Is it true that some pre-processing procedures are required for all IR, such as stop words removal, tokenization and normalization? Especially for tokenization, among the various tokenization approaches introduced in the class, how should we choose from them wisely to use in our Final Project?

Week 2 Reading Notes: Document and Query Processing

Important Concepts:
1. Bag of  Word Representation
"A text is represented as the bag (multiset) of its words, disregarding grammar and even word order but keeping multiplicity. "

2. Information Need
"Information need is the topic about which the user desires to know more, and
QUERY is differentiated from a query, which is what the user conveys to the computer
in an attempt to communicate the information need."

3. Tokenization
"Tokenization is the process of breaking a stream of text up into words, phrases, symbols, or other meaningful elements called tokens.
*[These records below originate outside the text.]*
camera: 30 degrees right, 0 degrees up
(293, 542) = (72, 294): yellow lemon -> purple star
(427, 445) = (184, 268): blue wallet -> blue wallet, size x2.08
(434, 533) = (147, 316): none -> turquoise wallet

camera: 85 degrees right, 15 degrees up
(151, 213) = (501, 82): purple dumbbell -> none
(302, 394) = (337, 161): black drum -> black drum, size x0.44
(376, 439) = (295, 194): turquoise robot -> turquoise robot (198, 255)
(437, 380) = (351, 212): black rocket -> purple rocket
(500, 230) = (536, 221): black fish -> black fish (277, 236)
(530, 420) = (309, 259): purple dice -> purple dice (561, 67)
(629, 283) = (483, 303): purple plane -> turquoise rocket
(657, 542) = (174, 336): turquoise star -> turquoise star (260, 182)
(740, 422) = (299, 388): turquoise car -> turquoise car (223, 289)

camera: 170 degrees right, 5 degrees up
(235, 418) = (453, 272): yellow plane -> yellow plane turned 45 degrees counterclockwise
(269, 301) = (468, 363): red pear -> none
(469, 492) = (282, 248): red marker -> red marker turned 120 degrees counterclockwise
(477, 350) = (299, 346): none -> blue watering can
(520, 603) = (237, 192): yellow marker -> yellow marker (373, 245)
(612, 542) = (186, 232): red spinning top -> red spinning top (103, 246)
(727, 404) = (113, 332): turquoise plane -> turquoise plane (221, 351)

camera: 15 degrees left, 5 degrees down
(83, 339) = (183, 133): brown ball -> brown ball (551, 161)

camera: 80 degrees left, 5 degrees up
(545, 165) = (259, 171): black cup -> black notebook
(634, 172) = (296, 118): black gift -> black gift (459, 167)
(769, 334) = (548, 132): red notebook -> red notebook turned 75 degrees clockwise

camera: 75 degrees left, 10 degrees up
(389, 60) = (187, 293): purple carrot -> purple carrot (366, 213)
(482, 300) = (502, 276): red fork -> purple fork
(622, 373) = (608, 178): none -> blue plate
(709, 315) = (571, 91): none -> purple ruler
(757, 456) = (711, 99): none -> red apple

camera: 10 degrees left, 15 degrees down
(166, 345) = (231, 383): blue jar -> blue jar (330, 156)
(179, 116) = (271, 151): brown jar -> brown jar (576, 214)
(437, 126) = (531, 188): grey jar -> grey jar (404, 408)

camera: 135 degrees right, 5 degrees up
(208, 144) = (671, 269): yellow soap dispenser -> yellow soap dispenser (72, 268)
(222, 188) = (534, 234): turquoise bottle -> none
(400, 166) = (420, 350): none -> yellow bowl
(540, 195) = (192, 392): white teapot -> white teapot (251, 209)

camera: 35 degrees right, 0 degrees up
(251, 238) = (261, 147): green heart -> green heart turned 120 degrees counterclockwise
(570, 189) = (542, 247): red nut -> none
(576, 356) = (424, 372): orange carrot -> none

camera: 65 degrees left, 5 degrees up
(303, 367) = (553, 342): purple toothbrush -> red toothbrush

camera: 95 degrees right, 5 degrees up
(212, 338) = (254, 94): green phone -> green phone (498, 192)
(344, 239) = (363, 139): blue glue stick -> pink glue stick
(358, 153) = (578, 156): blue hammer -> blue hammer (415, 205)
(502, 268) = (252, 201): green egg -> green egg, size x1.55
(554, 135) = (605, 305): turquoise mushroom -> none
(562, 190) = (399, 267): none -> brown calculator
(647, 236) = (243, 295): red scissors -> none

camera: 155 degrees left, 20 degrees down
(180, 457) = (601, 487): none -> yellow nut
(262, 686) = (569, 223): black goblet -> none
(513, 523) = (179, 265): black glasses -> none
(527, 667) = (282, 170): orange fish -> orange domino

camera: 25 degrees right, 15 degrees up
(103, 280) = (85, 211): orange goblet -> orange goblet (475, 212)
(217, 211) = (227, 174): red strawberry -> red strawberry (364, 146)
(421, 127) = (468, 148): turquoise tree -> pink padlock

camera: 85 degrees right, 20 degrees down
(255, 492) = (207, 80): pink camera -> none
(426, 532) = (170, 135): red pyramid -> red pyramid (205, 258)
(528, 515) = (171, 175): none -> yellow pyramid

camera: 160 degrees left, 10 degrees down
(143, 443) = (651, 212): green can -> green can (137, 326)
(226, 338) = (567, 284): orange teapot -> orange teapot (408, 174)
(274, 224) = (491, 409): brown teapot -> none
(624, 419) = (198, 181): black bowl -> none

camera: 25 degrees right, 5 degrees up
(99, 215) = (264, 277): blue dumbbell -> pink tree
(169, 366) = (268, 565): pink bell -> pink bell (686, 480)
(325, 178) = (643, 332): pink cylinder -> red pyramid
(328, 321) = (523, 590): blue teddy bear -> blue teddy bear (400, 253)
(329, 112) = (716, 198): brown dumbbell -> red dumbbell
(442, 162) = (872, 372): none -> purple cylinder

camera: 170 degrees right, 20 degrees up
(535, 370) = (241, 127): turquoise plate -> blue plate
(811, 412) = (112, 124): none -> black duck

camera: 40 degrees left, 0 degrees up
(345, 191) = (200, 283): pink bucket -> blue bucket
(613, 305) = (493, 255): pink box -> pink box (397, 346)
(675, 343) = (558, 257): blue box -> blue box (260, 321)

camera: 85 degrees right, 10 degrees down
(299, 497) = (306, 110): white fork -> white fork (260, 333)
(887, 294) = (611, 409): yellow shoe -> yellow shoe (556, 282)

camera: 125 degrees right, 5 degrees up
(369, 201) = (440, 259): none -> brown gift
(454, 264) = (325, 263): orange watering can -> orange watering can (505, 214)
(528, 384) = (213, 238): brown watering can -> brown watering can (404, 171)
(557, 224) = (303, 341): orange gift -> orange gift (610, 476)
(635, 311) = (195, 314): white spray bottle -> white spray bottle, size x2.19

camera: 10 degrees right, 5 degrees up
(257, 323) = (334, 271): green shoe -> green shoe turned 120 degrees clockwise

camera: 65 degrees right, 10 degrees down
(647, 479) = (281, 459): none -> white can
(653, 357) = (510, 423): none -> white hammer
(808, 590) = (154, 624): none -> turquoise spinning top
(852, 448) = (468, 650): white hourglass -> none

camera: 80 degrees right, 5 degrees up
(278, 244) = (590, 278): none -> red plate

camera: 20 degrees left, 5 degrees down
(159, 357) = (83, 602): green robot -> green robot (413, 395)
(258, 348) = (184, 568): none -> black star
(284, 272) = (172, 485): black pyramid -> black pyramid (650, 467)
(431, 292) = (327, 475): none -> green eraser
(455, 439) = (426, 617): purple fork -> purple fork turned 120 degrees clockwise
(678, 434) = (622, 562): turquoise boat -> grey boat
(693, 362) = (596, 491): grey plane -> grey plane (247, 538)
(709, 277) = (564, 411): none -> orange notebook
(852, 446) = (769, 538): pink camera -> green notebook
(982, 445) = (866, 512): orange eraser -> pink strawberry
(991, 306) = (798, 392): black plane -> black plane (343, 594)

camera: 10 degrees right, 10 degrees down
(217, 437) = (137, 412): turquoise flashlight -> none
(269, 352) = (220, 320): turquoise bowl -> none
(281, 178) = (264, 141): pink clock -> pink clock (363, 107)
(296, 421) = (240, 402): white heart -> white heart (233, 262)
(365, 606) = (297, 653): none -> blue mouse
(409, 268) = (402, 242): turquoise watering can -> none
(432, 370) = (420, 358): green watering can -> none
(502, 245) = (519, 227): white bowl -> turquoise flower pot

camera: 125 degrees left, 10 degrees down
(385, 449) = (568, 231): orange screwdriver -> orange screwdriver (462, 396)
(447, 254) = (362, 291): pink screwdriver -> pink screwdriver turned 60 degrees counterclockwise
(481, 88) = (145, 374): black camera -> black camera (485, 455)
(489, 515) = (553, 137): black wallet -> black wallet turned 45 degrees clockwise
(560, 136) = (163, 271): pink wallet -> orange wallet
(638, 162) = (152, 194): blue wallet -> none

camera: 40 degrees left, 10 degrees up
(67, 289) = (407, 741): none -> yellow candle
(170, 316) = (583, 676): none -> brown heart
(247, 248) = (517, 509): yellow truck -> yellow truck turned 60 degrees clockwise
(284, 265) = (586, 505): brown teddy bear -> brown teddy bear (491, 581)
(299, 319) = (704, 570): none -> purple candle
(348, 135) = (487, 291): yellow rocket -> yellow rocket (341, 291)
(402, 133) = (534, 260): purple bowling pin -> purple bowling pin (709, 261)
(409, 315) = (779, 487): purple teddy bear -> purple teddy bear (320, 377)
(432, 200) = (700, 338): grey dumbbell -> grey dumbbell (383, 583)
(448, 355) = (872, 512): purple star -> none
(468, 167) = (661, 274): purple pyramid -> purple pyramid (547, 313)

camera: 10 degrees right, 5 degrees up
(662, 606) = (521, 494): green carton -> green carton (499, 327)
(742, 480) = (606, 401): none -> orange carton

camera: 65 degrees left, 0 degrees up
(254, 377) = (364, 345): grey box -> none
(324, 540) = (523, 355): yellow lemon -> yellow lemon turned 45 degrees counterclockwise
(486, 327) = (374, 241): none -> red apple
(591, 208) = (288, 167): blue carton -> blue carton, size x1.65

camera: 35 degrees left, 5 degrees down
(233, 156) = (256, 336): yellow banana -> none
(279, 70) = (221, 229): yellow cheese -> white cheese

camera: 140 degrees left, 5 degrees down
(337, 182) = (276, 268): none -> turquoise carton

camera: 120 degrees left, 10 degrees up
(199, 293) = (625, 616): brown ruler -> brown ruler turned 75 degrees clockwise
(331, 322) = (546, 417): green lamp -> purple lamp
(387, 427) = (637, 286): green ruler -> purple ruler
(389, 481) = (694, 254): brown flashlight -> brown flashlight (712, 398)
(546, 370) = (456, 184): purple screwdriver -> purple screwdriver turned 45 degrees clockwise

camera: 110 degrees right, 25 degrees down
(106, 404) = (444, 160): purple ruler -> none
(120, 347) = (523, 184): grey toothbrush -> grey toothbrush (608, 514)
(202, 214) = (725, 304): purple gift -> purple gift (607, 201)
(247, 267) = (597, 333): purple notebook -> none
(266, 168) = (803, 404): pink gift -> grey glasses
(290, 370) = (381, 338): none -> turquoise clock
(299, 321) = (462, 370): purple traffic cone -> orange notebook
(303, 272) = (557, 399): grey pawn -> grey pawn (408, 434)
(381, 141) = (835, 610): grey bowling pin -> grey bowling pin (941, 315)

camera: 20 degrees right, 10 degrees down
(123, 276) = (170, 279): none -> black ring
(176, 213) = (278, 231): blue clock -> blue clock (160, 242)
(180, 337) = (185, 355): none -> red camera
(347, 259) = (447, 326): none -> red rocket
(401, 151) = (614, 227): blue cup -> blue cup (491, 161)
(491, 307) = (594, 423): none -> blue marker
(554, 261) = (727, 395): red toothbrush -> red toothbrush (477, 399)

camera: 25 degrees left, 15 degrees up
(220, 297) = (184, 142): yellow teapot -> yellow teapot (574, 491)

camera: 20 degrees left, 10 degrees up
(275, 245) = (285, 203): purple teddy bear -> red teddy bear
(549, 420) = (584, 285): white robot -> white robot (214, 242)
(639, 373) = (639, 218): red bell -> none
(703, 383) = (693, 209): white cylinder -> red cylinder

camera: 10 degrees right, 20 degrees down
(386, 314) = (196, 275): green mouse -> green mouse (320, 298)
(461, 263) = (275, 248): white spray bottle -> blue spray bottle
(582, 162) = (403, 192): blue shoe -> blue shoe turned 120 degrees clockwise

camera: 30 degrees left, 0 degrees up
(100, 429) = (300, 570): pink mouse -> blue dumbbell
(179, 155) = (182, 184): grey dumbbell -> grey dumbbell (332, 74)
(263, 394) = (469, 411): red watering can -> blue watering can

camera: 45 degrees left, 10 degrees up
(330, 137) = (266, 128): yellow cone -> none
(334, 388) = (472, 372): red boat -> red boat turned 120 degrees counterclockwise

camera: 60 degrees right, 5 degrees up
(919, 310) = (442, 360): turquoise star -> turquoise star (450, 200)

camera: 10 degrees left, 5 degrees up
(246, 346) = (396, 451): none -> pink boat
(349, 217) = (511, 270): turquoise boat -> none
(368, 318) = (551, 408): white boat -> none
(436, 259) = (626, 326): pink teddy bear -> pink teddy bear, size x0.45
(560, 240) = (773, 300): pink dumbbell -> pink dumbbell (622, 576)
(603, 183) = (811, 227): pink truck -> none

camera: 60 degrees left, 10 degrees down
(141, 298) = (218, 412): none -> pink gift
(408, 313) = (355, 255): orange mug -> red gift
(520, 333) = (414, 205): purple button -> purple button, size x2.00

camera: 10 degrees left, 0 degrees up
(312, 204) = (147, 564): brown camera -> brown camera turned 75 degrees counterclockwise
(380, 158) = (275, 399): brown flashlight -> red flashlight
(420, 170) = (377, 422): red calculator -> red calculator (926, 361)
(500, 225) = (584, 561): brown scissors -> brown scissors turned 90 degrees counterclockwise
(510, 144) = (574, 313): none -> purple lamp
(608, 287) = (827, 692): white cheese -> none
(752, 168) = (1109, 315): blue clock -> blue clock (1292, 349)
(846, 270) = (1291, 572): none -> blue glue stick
The list of tokens becomes input for further processing such as parsing or text mining."

4. Stemming
"A crude heuristic process that chops off the ends of words in the hope of achieving this goal correctly most of the time, and often includes the removal of derivational affixes."

My insights:
According to Chapter 2 of  IIR, Common Terms, which are known as stop words should be dropped since they occur in very high frequency and may have little value in matching documents. However, in later part of the Chapter, it is mentioned that when processing two-word phrase queries and applying the Combination Schemes, phrase index such as "The Who" is very helpful in improve searching efficiency. As far as I am concerned, "The" might also be a stop word, if it is dropped as a stop word then the Combination Schemes would not work. Therefore, I think we should be more careful and consider other strategies we might use in the IR System, when choosing  the stop list.

Week 1 Muddiest Points

1.About the recoverability of IR
Why it is downplayed? Does it mean that IR is more fault-tolerant than Databases?

2. About Null existence search
The example for Null existence search, "a search to proof that no drug is called 'claritin' with a similar name".
Does it mean that this search will try to find all the drugs which has similar name to "claritin" and return yes if nothing is found?